Senior Biologist Arnold Postell said, "We've been getting out a couple times a week over the last couple months."
Anchored out about 5 miles from the Charleston Harbor, staff members from the South Carolina Aquarium were on lookout for one kind of shark.
"We're out here to catch one Blacknose shark and it could take anywhere from 5 minutes to a few hours," said Postell.
The group used several kinds of bait.
Postell saide, "We have a really oily, bloody fish called Amberjack. We also have some squad, probably some menhaden."
After 5 hours out on the water the staff seemed to catch everything but what they were looking for.
They reeled in a lot of Atlantic sharpnose, the most abundant shark species in our area.
"In the last couple months when we have been catching, we've probably been hitting a dozen of those before we hit the one species that we're looking for," said Postell.
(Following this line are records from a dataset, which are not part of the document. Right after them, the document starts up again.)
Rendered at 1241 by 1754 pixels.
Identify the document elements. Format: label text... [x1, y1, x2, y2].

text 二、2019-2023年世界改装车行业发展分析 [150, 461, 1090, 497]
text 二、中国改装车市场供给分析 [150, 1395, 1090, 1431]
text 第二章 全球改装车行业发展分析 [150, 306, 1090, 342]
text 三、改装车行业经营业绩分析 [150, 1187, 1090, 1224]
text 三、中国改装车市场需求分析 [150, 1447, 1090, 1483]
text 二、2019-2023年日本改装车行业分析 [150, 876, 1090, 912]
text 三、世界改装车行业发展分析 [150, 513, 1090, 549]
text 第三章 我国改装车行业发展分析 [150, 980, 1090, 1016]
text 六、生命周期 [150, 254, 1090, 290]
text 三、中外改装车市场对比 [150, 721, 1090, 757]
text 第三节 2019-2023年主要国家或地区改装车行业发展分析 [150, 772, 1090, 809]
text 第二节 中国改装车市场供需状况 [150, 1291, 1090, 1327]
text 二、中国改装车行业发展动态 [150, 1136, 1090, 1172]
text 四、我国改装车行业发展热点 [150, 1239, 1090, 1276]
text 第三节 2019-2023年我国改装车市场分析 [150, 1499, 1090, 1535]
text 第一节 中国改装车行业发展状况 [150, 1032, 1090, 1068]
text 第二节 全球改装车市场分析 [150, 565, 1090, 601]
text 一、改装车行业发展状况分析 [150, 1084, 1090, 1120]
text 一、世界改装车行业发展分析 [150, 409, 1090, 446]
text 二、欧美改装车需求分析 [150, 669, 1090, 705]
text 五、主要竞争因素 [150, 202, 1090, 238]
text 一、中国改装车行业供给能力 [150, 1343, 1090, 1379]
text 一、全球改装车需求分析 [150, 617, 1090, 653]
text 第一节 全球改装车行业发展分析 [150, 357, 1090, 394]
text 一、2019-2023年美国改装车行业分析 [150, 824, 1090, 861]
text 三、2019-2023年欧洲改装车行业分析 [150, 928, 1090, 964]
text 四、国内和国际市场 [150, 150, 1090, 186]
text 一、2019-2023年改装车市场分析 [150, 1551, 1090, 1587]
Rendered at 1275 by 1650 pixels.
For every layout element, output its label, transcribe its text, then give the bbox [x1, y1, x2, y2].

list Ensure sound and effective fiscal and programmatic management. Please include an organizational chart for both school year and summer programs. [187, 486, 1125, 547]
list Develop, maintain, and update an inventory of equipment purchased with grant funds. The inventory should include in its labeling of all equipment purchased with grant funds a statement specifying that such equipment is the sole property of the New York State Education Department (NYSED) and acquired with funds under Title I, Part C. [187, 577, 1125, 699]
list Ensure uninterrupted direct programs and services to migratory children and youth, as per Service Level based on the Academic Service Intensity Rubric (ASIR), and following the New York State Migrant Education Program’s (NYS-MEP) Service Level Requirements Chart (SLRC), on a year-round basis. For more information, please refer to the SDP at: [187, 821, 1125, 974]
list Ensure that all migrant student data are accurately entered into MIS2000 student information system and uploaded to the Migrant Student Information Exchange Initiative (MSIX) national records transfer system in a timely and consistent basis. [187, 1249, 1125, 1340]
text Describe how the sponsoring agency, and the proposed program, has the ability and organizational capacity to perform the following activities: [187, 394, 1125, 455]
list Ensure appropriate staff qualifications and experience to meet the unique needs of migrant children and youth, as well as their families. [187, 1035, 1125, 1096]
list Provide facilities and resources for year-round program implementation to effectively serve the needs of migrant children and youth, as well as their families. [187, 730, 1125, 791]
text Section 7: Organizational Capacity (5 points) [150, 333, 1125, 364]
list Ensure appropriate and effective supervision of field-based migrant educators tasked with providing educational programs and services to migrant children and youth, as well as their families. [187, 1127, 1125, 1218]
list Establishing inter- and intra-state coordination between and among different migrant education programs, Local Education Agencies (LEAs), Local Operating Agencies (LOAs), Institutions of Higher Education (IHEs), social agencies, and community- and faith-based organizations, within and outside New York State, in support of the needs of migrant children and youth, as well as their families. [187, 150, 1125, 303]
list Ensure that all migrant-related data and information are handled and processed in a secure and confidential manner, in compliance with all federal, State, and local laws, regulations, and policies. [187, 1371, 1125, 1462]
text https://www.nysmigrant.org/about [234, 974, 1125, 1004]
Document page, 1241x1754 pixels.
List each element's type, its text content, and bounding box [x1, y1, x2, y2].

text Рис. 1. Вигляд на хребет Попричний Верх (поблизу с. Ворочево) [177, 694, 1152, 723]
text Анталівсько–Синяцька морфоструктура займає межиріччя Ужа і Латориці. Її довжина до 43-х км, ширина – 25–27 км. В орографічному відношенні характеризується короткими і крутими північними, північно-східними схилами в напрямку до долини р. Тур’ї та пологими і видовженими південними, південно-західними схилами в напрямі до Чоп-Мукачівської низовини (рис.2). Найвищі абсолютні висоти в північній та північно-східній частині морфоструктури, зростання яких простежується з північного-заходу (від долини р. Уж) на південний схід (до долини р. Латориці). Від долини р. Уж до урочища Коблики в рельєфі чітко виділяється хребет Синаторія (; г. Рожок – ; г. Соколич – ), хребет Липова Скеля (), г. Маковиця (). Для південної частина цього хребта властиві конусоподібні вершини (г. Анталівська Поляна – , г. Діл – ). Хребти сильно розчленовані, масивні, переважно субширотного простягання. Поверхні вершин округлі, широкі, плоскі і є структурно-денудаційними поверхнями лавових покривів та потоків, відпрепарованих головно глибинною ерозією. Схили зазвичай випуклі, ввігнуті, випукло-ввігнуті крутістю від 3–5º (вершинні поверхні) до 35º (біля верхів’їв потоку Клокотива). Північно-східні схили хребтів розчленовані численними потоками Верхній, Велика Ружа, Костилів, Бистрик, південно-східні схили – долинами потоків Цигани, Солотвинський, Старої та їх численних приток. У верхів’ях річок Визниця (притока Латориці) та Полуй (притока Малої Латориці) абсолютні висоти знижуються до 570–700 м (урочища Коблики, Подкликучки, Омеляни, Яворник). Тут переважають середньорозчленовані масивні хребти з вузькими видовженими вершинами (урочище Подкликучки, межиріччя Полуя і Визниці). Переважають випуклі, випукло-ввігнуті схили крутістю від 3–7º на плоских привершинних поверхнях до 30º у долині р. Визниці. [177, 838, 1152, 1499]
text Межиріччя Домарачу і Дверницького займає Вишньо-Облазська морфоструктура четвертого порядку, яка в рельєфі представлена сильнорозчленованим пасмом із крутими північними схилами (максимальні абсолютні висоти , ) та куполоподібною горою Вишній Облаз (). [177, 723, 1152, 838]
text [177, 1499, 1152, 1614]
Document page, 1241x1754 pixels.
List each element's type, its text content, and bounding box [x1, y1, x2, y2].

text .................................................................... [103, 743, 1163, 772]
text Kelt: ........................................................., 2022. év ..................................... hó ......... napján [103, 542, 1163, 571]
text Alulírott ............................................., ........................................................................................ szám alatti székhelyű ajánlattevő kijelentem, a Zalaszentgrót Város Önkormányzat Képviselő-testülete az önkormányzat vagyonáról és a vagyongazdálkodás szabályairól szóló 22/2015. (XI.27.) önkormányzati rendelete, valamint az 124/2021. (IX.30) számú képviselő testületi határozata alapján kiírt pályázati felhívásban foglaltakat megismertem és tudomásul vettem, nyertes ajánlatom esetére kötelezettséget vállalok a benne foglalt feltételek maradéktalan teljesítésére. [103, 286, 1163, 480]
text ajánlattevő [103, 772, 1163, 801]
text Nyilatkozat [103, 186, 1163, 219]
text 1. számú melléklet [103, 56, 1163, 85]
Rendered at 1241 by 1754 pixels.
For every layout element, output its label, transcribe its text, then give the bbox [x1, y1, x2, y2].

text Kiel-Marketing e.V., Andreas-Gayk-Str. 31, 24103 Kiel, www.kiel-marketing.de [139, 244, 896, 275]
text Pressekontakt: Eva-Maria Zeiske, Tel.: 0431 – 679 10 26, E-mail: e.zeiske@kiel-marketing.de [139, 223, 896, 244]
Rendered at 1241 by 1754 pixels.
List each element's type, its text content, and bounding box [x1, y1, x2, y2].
Sharpnoses don't do well in captivity, so the group threw them all back in. They were sure to keep a record of all shark species caught during the trip.
Postell said, "We actually file a report to the federal government. It's one of multiple ways they can gain data of what's out here."
The aquarium follows slightly different rules and regulations than the average fisherman. They are issued both state and national permits.
"We're not really limited on size as much as we are limited on numbers of species," said Postell.
Every year they have to submit a permit to the federal government stating exactly how many of each animal they would like to catch.
"Which is usually a huge wish list of more than any animals we would ever want," said Postell.
The permit offers flexibility, so when they catch something unexpected, they can choose to keep it or like much of Wednesday, return it to the ocean.
The staff wasn't able to catch any blacknose sharks this time around but the aquarium already has three.
Tuesday those sharks were moved to a different holding tank to make room for the new exhibit.